'Jesus died for somebody's sins, but not mine', goes the old Patti Smith song. It would appear that there is quite a queue of people who feel that Jesus not only died for them but he anointed them as his successors on earth.
Just lately we have seen very different ways in which people have attempted to grasp the title of Son of God.
First and in typical style came Michael Jackson who claimed the mantle, with a massive musical extravaganza of dried ice. Both on his video and at the Brit Awards he appeared to be nailed to an invisible cross surrounded by worshipful children. The image didn't go down too well with Pulp's Jarvis Cocker, who decided to protest. To listen to the hullabaloo that followed you would think Cocker had actually attempted the second crucifixion. Instead he chose a form of protest so utterly harmless and trivial that it is doubtful whether the most modernising of trade union modernisers will adopt it as yet another alternative form of protest to old fashioned striking. He wiggled his bottom!

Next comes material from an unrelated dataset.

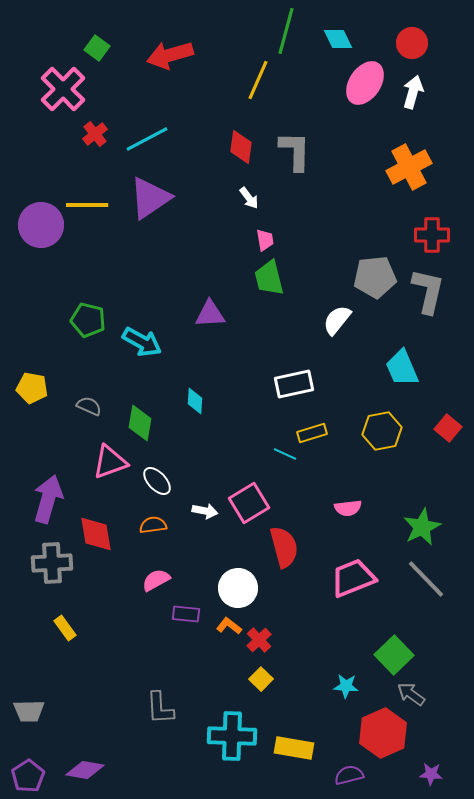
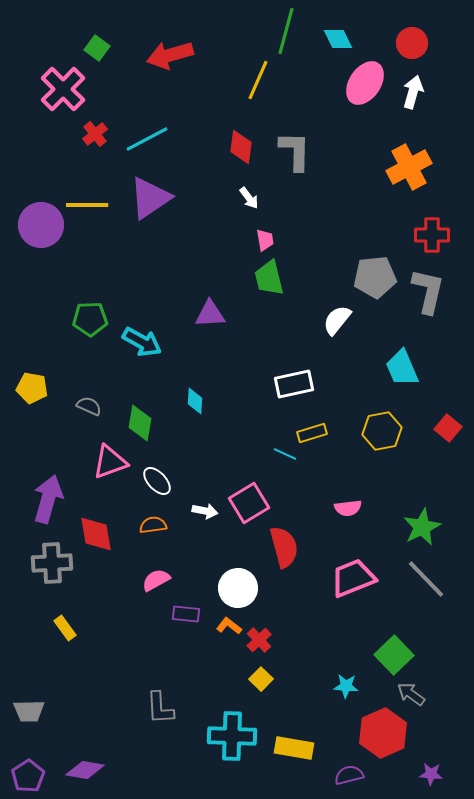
green pentagon at (88, 320): moved 2 px right, 1 px up; rotated 16 degrees counterclockwise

No, sorry, Michael, it doesn't quite work. 'Michael had a bottom wiggled at him for our sins', just doesn't seem the basis for a mass religion. So Michael's claim to being the messiah falls down, which in my opinion is a damn good thing.
Christianity is Eurocentric enough, without the beatification of a black man who seems to spend his whole life trying to be white.
Where then do we look for the modern saviour? Why, to Tony Blair of course. Blair has staked his claim - Christianity is apparently just an old term for 'New Labour'. Heathen Tories need not apply for a pass to get through the gates of the kingdom of heaven. They are doomed to darker, hotter places - which seems only fair.
Blair must surely incorporate all this Christian goodwill into the very fibres of New Labour. So at last a decent replacement can be found for that awful Old Labour song The Red Flag. Instead, to show Labour's commitment to the individual, we can have a Blair solo of 'Jesus Wants Me for a Sunbeam', followed by a rousing communitarian version of 'Onward Christian Modernisers'.
This will certainly be an encouraging start, but there is a lot more work to be done. The man who got rid of Clause Four can surely find loads of scope in an old book like the Bible. First of all he could get rid of all the gospels of Matthew. Matthew was after all a tax collector, and in no way does New Labour/New Christianity want to be associated with taxes.
Nor do I think the marriage feast of Cana has any place in the New Labour bible.
You can't have people going round changing good wholesome water into wine. No, this story should be retold as the wedding feast of Islington, when the saviour saved all potential alcoholics from themselves by turning the wine into water. Indeed I think maybe this story should have a new headline - how about 'Tough On Wine, Tough On The Causes Of Wine'?
Then there is the Old Testament. New Labour is very opposed to old things. Blair could point out that Moses wandered around for decade upon decade with the children of Israel, failing to get anywhere, and that this was just like Old Labour failing to win elections.
There is also the troubling story about the rich man having less chance of entering heaven than a camel getting through the eye of a needle. This is surely an echo of old style class antagonism. It could be modified to read that the rich man has less chance of doing so under a Tory government, but under a New Labour regime he could stroll through, because heaven will not be open to special interests but to all.
The widow's mite could be updated to be the widow's minimum wage. The amount may be no different, but the title will be. Then there is the problem of Thatcher stealing the Good Samaritan story. Blair can reclaim it with confidence, retitling it the good press baron: 'And so it is told that as Labour lay bloody and beaten at the side of the road, there came by a number of press barons that looked the other way, but then came a press baron from the land of the pouched animal and XXXX lager who took pity on Labour, and offered it comfort and succour, and took its leader into his home and fed and watered him till he was quite ready to lead his party to election victory.' Of course like all of Jesus's parables this will be an invented story, with little basis in fact, but I think it works.
We could rewrite the story of Jesus's conception. Mary, a single mother, was visited by the lord and was with child, and as she lay in a stable three wise persons did come. The first was the man known as Straw, and he did warn, 'This infant is special. Let him not linger on street corners where junctions meet, with bucket and sponge to wash down donkeys and camels, for such people are a pestilence on the land.'
The second was the wise woman known to all as Harriet, and she advised, 'Let this future king of all men be educated away from the mass of dirty and smelly children, who deserving though they be can only hinder your child's opportunities.'
Thirdly came the man known as Mandelson and he spake thus: 'Marry Joseph and the state will give you £5,000, marry him not and you will set a wretched example of the breakdown of family life and he will surely come to a thorny end.'
Yes, I think Tony may have cornered the Christian market quite successfully.